Tuesday night of last week, Papa passed away. After many months of poor health, he finally took his last breaths at home, in his own bed. This weekend was an opportunity for family to gather and celebrate his life here and his contributions to our world.
When I was in grade school, a Sunday school teacher asked us to define the characteristic gentle. Of course, we all responded with words like "soft," and "kind." When our teacher explained to us that being gentle is actually having great strength but restraining from using it, my mind instantly flew to a mental image of Papa. He was a very tall man (especially to a young child), strong from his work as a pipe fitter in Chicago's monumental buildings. His hands were so huge that, according to Grammy, he didn't join our tea parties because his fingers were too big to hold the dainty cups. And yet, Papa was mild-mannered and carefully calculated. When my brothers got into trouble, Papa never lost his temper or raised his voice. A quiet reprimand from such a large man appropriately intimidated my brothers because it was obvious Papa was showing such great restraint. He may have been descended from violent vikings, but the Danish man I knew was quite the opposite. Papa was my own definition of gentle, personified.

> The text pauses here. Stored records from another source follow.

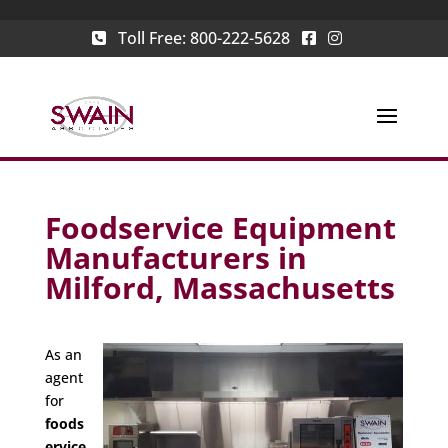
Toll Free:
800-222-5628
Foodservice Equipment
Manufacturers in
Milford, Massachusetts
As an
agent
for
foods
ervice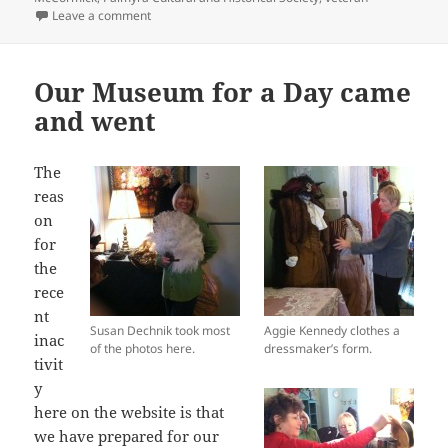
on Civil War muster sheets and diaries lend new insig
Leave a comment
Our Museum for a Day came
and went
The
reas
on
for
the
rece
nt
Susan Dechnik took most
Aggie Kennedy clothes a
inac
of the photos here.
dressmaker’s form.
tivit
y
here on the website is that
we have prepared for our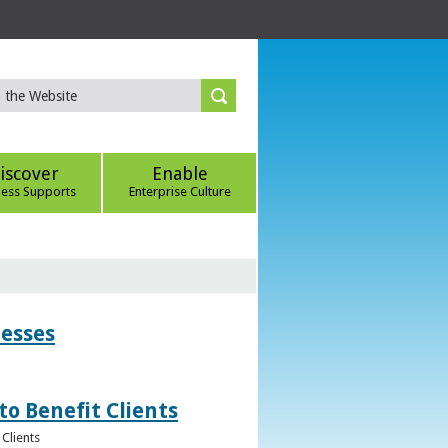
iscover
Enable
ness Supports
Enterprise Culture
nesses
to Benefit Clients
Clients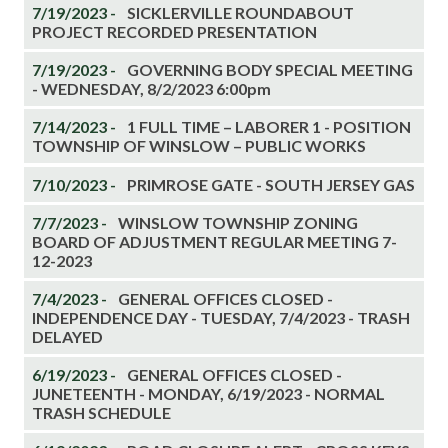
7/19/2023 -
SICKLERVILLE ROUNDABOUT
PROJECT RECORDED PRESENTATION
7/19/2023 -
GOVERNING BODY SPECIAL MEETING
- WEDNESDAY, 8/2/2023 6:00pm
7/14/2023 -
1 FULL TIME – LABORER 1 - POSITION
TOWNSHIP OF WINSLOW – PUBLIC WORKS
7/10/2023 -
PRIMROSE GATE - SOUTH JERSEY GAS
7/7/2023 -
WINSLOW TOWNSHIP ZONING
BOARD OF ADJUSTMENT REGULAR MEETING 7-
12-2023
7/4/2023 -
GENERAL OFFICES CLOSED -
INDEPENDENCE DAY - TUESDAY, 7/4/2023 - TRASH
DELAYED
6/19/2023 -
GENERAL OFFICES CLOSED -
JUNETEENTH - MONDAY, 6/19/2023 - NORMAL
TRASH SCHEDULE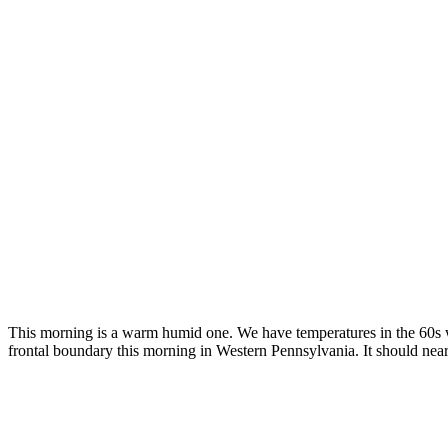
This morning is a warm humid one. We have temperatures in the 60s wi
frontal boundary this morning in Western Pennsylvania. It should near 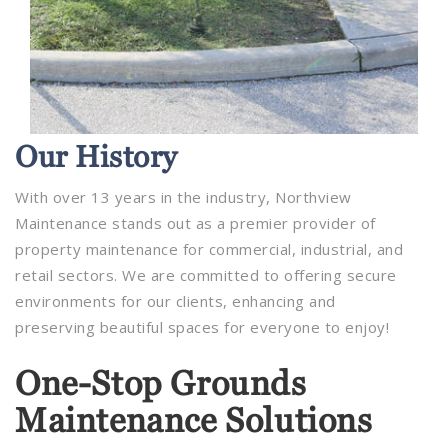
Our
History
With over 13 years in the industry, Northview
Maintenance stands out as a premier provider of
property maintenance for commercial, industrial, and
retail sectors. We are committed to offering secure
environments for our clients, enhancing and
preserving beautiful spaces for everyone to enjoy!
One-Stop Grounds
Maintenance Solutions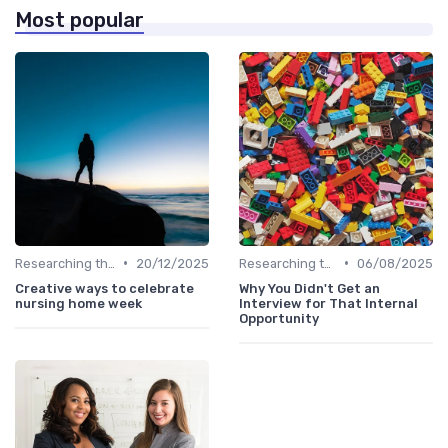
Most popular
•
•
Researching the Company
20/12/2025
Researching the Company
06/08/2025
Creative ways to celebrate
Why You Didn't Get an
nursing home week
Interview for That Internal
Opportunity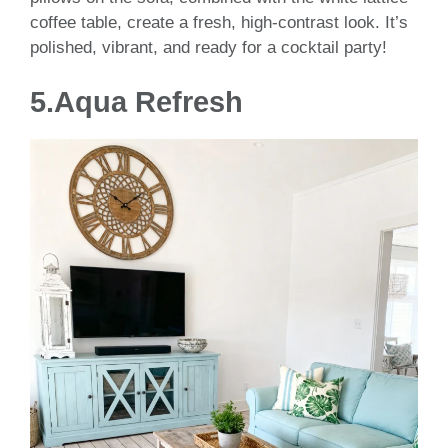
coffee table, create a fresh, high-contrast look. It’s
polished, vibrant, and ready for a cocktail party!
5.Aqua Refresh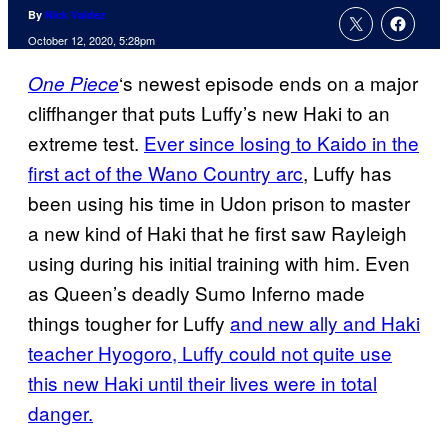
By
Nick Valdez
October 12, 2020, 5:28pm
‘s newest episode ends on a major
One Piece
cliffhanger that puts Luffy’s new Haki to an
extreme test.
Ever since losing to Kaido in the
first act of the Wano Country arc
, Luffy has
been using his time in Udon prison to master
a new kind of Haki that he first saw Rayleigh
using during his initial training with him. Even
as Queen’s deadly Sumo Inferno made
things tougher for Luffy
and new ally and Haki
teacher Hyogoro, Luffy could not quite use
this new Haki until their lives were in total
danger.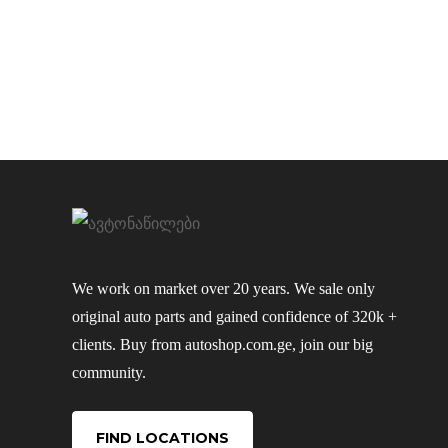
We work on market over 20 years. We sale only
original auto parts and gained confidence of 320k +
clients. Buy from autoshop.com.ge, join our big
community.
FIND LOCATIONS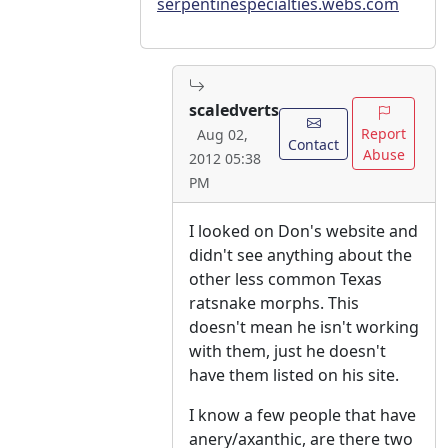
serpentinespecialties.webs.com
scaledverts
Report
Aug 02,
Contact
Abuse
2012 05:38
PM
I looked on Don's website and
didn't see anything about the
other less common Texas
ratsnake morphs. This
doesn't mean he isn't working
with them, just he doesn't
have them listed on his site.
I know a few people that have
anery/axanthic, are there two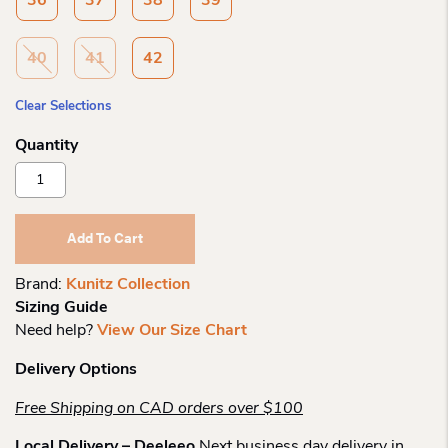
36
37
38
39
40
41
42
Clear Selections
Kunitz
Collection
Rosenthal
Short
Add To Cart
Zip
Boot
Brand:
Kunitz Collection
Quantity
Sizing Guide
Need help?
View Our Size Chart
Delivery Options
Free Shipping on CAD orders over $100
Local Delivery – Deeleeo
Next business day delivery in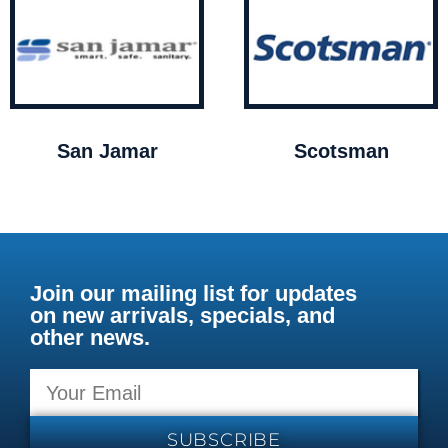
San Jamar
Scotsman
Join our mailing list for updates
on new arrivals, specials, and
other news.
SUBSCRIBE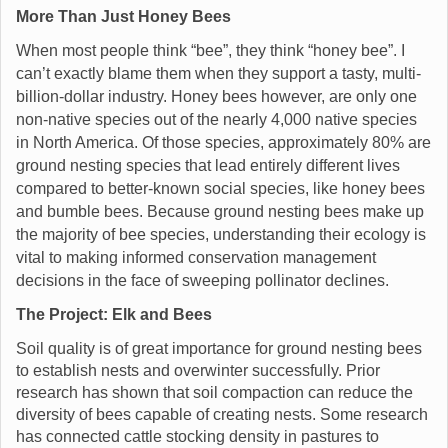
More Than Just Honey Bees
When most people think “bee”, they think “honey bee”. I
can’t exactly blame them when they support a tasty, multi-
billion-dollar industry. Honey bees however, are only one
non-native species out of the nearly 4,000 native species
in North America. Of those species, approximately 80% are
ground nesting species that lead entirely different lives
compared to better-known social species, like honey bees
and bumble bees. Because ground nesting bees make up
the majority of bee species, understanding their ecology is
vital to making informed conservation management
decisions in the face of sweeping pollinator declines.
The Project: Elk and Bees
Soil quality is of great importance for ground nesting bees
to establish nests and overwinter successfully. Prior
research has shown that soil compaction can reduce the
diversity of bees capable of creating nests. Some research
has connected cattle stocking density in pastures to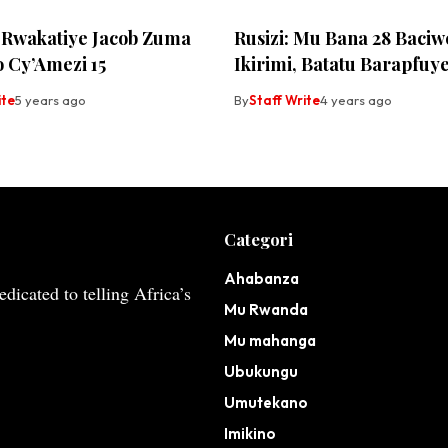
 Rwakatiye Jacob Zuma
Rusizi: Mu Bana 28 Baciw
 Cy’Amezi 15
Ikirimi, Batatu Barapfuy
ite
5 years ago
By
Staff Write
4 years ago
Categori
Ahabanza
dicated to telling Africa’s
Mu Rwanda
Mu mahanga
Ubukungu
Umutekano
Imikino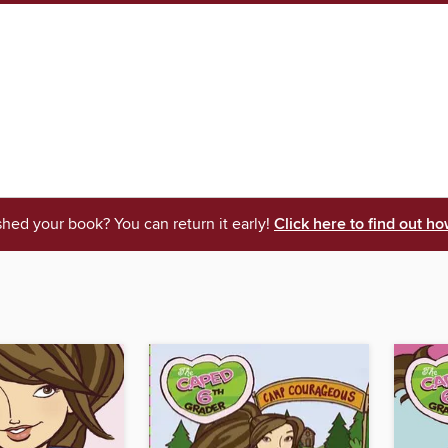
shed your book? You can return it early!
Click here to find out ho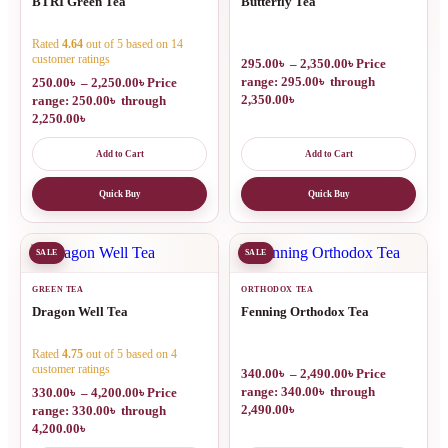
BTRI Green Tea
Butterfly Tea
Rated
4.64
out of 5 based on
14
customer ratings
295.00
৳
–
2,350.00
৳
Price
range: 295.00৳ through
250.00
৳
–
2,250.00
৳
Price
2,350.00৳
range: 250.00৳ through
2,250.00৳
Add to Cart
Add to Cart
Quick Buy
Quick Buy
SALE
SALE
GREEN TEA
ORTHODOX TEA
Dragon Well Tea
Fenning Orthodox Tea
Rated
4.75
out of 5 based on
4
customer ratings
340.00
৳
–
2,490.00
৳
Price
range: 340.00৳ through
330.00
৳
–
4,200.00
৳
Price
2,490.00৳
range: 330.00৳ through
4,200.00৳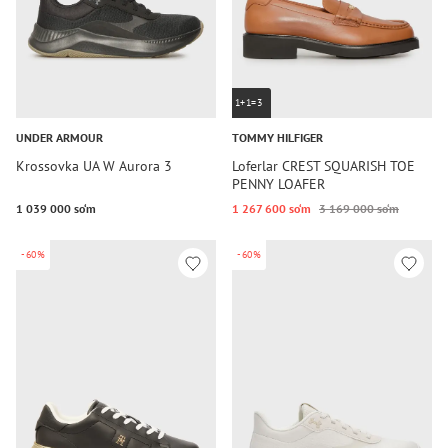
1+1=3
UNDER ARMOUR
TOMMY HILFIGER
Krossovka UA W Aurora 3
Loferlar CREST SQUARISH TOE
PENNY LOAFER
1 039 000 so‘m
1 267 600 so‘m
3 169 000 so‘m
-60%
-60%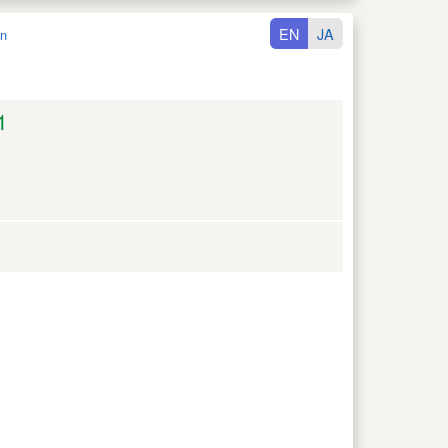
EN
JA
n
1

This weekend, as we shared our memories of Papa, his 13 great-grandchildren ran around, lightening the mood. Tye loved chasing her cousins (once removed? second cousins?) and playing along with them, including an especially sweet game of pretend sleepover in which two of the 3 year old girls moved all the couch cushions and blankets to the floor and pretended to sleep. Tye laid down right between the two girls, placed her head on the pillow for several seconds, then popped up and said her trademark high-pitched "Hi!" Later in the weekend, Tye ran down the hotel hallway after my mom, yelling at her "Guh! Guh! Guh!", her best effort at calling out Gram. It's amazing how a hug and a smile from a young one, or hearing your name called for the first time, can raise spirits.
Tye only met Papa once this past fall, but she'll grow up with his patriarchal legacy. When we have tea parties, I'll tell her about the tea parties Grammy and I had when I was young and why Papa didn't join us. When we gather with family on the weekends and our thoughts travel to the generations before us, we'll tell our children about Grammy chasing her cousin Gordon and his friend, our Papa, around the lake house and how their family shared meals on the weekends. When I make Swedish pancakes, I'll remind our family that Papa turned his over before he filled and rolled it so the "pretty" side was on the outside when he ate it. And when our children ask what gentle means, I'll have far more to share than just a definition.